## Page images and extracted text
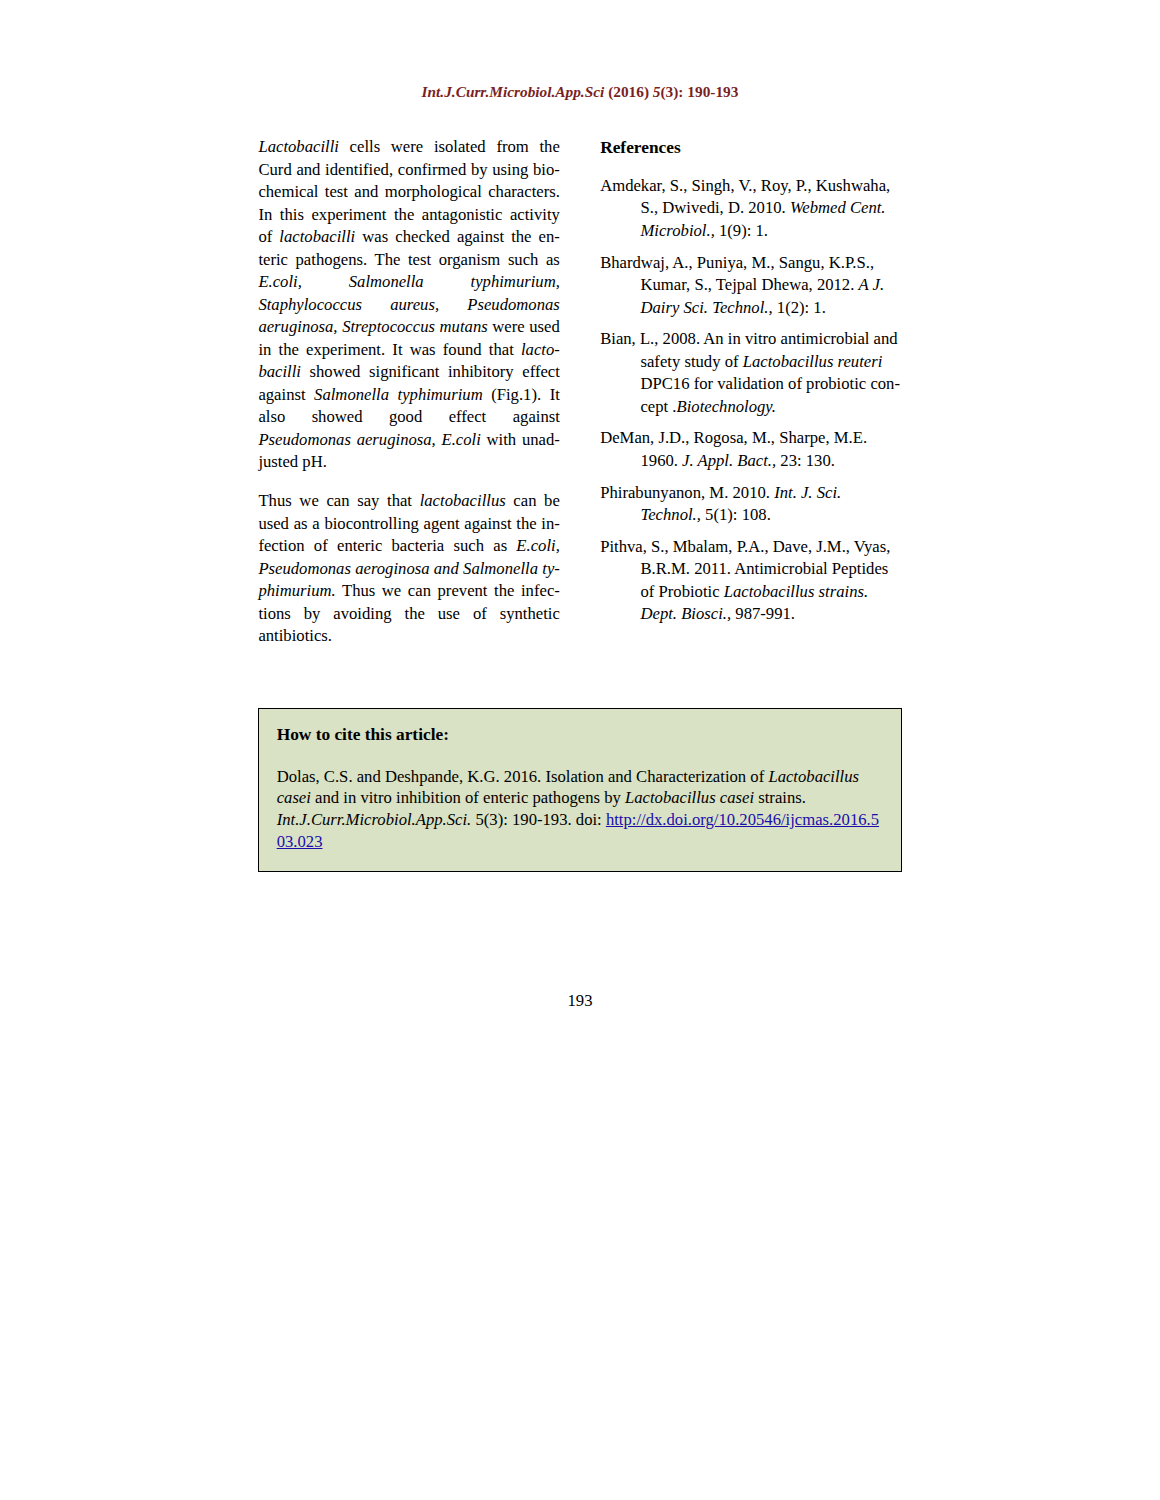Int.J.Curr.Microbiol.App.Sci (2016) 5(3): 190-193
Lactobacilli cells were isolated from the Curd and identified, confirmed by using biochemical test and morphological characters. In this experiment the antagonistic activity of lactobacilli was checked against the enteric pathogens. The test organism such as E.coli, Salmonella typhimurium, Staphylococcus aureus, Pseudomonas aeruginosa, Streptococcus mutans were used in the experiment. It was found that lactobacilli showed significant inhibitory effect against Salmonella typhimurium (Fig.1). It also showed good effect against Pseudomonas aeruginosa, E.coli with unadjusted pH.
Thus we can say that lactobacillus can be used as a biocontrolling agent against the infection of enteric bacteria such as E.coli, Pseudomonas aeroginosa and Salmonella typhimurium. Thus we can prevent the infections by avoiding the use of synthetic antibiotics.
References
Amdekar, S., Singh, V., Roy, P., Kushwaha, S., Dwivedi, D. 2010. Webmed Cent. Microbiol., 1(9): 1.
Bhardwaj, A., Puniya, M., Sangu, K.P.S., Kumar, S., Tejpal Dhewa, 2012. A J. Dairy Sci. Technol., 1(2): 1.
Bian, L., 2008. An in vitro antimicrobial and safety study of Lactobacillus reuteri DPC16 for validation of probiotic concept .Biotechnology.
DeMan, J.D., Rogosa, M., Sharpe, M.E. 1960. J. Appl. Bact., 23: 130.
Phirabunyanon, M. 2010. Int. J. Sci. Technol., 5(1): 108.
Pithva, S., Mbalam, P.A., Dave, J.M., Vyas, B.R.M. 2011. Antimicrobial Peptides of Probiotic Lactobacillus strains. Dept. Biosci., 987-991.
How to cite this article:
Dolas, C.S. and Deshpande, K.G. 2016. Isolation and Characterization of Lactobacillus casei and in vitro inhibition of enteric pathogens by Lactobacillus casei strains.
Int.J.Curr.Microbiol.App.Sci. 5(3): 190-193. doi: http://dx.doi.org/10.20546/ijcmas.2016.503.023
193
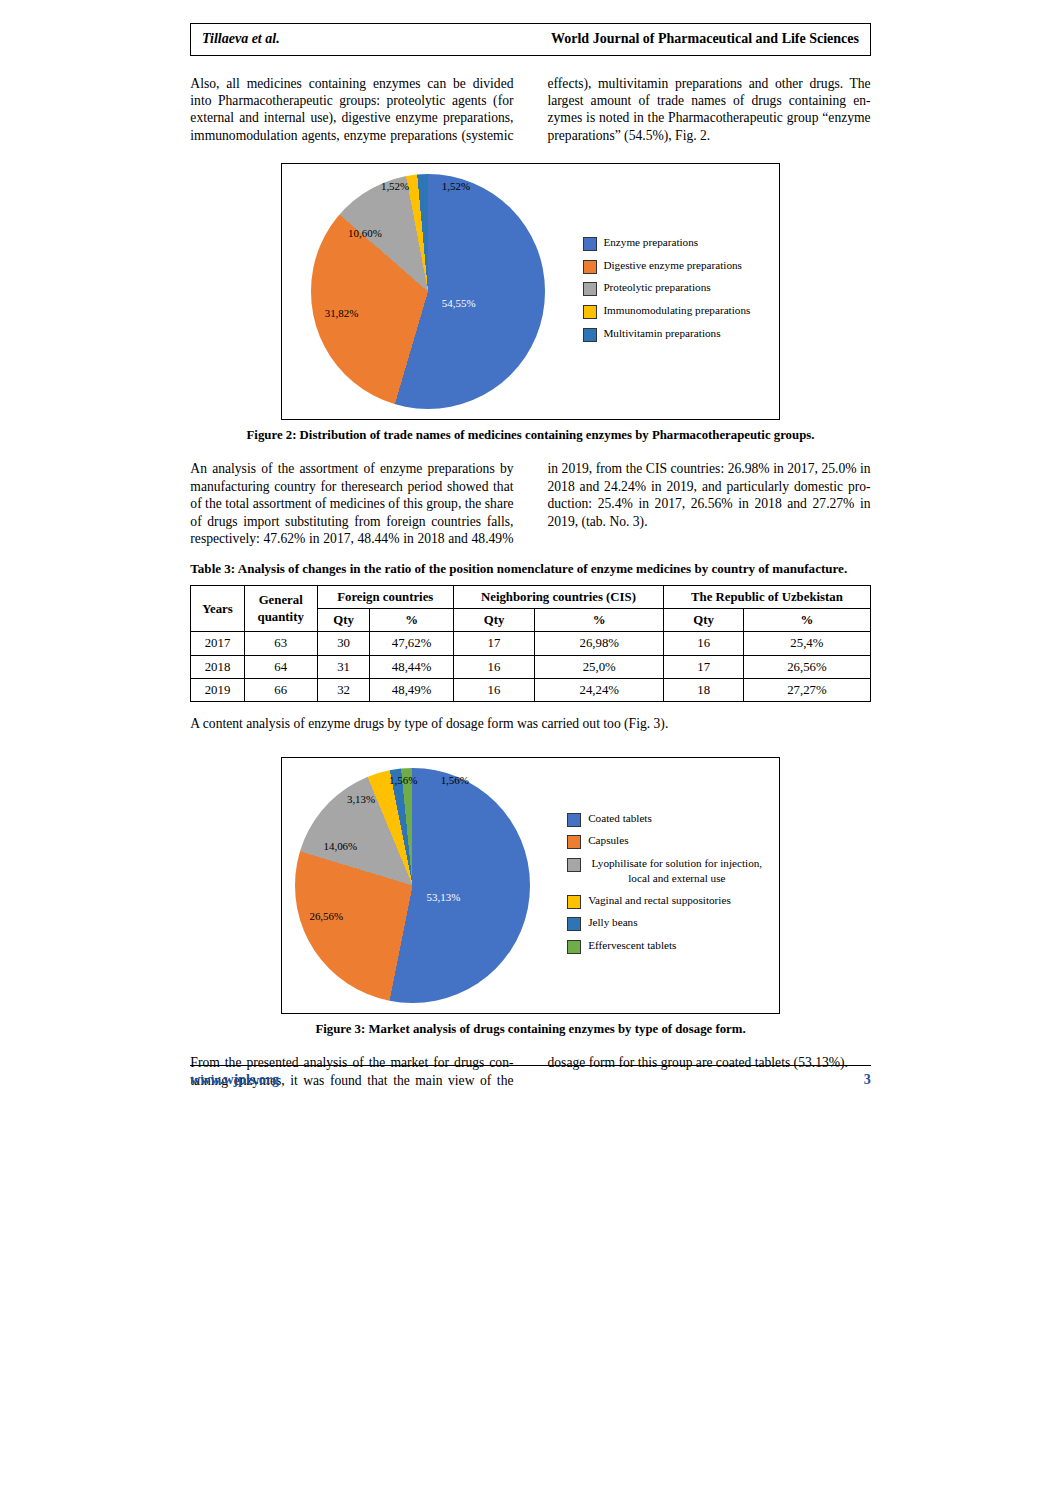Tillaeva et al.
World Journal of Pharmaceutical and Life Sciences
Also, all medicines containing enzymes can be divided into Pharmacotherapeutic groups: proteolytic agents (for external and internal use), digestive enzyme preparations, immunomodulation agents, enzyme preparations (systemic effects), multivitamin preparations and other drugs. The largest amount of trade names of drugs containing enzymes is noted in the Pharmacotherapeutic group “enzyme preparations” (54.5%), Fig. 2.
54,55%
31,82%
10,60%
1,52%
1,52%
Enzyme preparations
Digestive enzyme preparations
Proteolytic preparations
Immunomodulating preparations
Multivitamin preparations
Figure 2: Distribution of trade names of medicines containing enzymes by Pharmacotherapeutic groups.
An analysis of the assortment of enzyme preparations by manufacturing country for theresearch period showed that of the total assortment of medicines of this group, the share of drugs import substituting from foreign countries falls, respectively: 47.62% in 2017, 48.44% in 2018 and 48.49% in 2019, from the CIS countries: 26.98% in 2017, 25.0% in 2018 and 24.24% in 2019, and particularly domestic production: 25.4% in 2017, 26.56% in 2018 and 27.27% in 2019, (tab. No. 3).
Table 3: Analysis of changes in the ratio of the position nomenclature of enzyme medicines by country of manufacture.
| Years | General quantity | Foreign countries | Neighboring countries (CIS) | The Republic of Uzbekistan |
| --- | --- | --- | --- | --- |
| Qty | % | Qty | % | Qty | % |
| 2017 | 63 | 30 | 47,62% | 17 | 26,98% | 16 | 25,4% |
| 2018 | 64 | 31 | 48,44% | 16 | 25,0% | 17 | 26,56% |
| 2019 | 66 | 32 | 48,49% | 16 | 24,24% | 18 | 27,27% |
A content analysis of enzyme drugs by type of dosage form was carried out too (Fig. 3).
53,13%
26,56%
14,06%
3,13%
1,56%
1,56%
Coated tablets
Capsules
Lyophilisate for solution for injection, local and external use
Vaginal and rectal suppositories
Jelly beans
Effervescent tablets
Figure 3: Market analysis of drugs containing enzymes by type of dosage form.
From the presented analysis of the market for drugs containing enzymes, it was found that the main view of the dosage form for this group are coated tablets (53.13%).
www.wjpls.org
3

## EXERCISE
The preceding entries are to be returned verbatim, with every picture excluded.

## ANSWER TO THIS TASK
Int.J.Curr.Microbiol.App.Sci (2016) 5(3): 190-193
Lactobacilli cells were isolated from the Curd and identified, confirmed by using biochemical test and morphological characters. In this experiment the antagonistic activity of lactobacilli was checked against the enteric pathogens. The test organism such as E.coli, Salmonella typhimurium, Staphylococcus aureus, Pseudomonas aeruginosa, Streptococcus mutans were used in the experiment. It was found that lactobacilli showed significant inhibitory effect against Salmonella typhimurium (Fig.1). It also showed good effect against Pseudomonas aeruginosa, E.coli with unadjusted pH.
Thus we can say that lactobacillus can be used as a biocontrolling agent against the infection of enteric bacteria such as E.coli, Pseudomonas aeroginosa and Salmonella typhimurium. Thus we can prevent the infections by avoiding the use of synthetic antibiotics.
References
Amdekar, S., Singh, V., Roy, P., Kushwaha, S., Dwivedi, D. 2010. Webmed Cent. Microbiol., 1(9): 1.
Bhardwaj, A., Puniya, M., Sangu, K.P.S., Kumar, S., Tejpal Dhewa, 2012. A J. Dairy Sci. Technol., 1(2): 1.
Bian, L., 2008. An in vitro antimicrobial and safety study of Lactobacillus reuteri DPC16 for validation of probiotic concept .Biotechnology.
DeMan, J.D., Rogosa, M., Sharpe, M.E. 1960. J. Appl. Bact., 23: 130.
Phirabunyanon, M. 2010. Int. J. Sci. Technol., 5(1): 108.
Pithva, S., Mbalam, P.A., Dave, J.M., Vyas, B.R.M. 2011. Antimicrobial Peptides of Probiotic Lactobacillus strains. Dept. Biosci., 987-991.
How to cite this article:
Dolas, C.S. and Deshpande, K.G. 2016. Isolation and Characterization of Lactobacillus casei and in vitro inhibition of enteric pathogens by Lactobacillus casei strains.
Int.J.Curr.Microbiol.App.Sci. 5(3): 190-193. doi: http://dx.doi.org/10.20546/ijcmas.2016.503.023
193
Tillaeva et al.
World Journal of Pharmaceutical and Life Sciences
Also, all medicines containing enzymes can be divided into Pharmacotherapeutic groups: proteolytic agents (for external and internal use), digestive enzyme preparations, immunomodulation agents, enzyme preparations (systemic effects), multivitamin preparations and other drugs. The largest amount of trade names of drugs containing enzymes is noted in the Pharmacotherapeutic group “enzyme preparations” (54.5%), Fig. 2.
54,55%
31,82%
10,60%
1,52%
1,52%
Enzyme preparations
Digestive enzyme preparations
Proteolytic preparations
Immunomodulating preparations
Multivitamin preparations
Figure 2: Distribution of trade names of medicines containing enzymes by Pharmacotherapeutic groups.
An analysis of the assortment of enzyme preparations by manufacturing country for theresearch period showed that of the total assortment of medicines of this group, the share of drugs import substituting from foreign countries falls, respectively: 47.62% in 2017, 48.44% in 2018 and 48.49% in 2019, from the CIS countries: 26.98% in 2017, 25.0% in 2018 and 24.24% in 2019, and particularly domestic production: 25.4% in 2017, 26.56% in 2018 and 27.27% in 2019, (tab. No. 3).
Table 3: Analysis of changes in the ratio of the position nomenclature of enzyme medicines by country of manufacture.
| Years | General quantity | Foreign countries | Neighboring countries (CIS) | The Republic of Uzbekistan |
| --- | --- | --- | --- | --- |
| Qty | % | Qty | % | Qty | % |
| 2017 | 63 | 30 | 47,62% | 17 | 26,98% | 16 | 25,4% |
| 2018 | 64 | 31 | 48,44% | 16 | 25,0% | 17 | 26,56% |
| 2019 | 66 | 32 | 48,49% | 16 | 24,24% | 18 | 27,27% |
A content analysis of enzyme drugs by type of dosage form was carried out too (Fig. 3).
53,13%
26,56%
14,06%
3,13%
1,56%
1,56%
Coated tablets
Capsules
Lyophilisate for solution for injection, local and external use
Vaginal and rectal suppositories
Jelly beans
Effervescent tablets
Figure 3: Market analysis of drugs containing enzymes by type of dosage form.
From the presented analysis of the market for drugs containing enzymes, it was found that the main view of the dosage form for this group are coated tablets (53.13%).
www.wjpls.org
3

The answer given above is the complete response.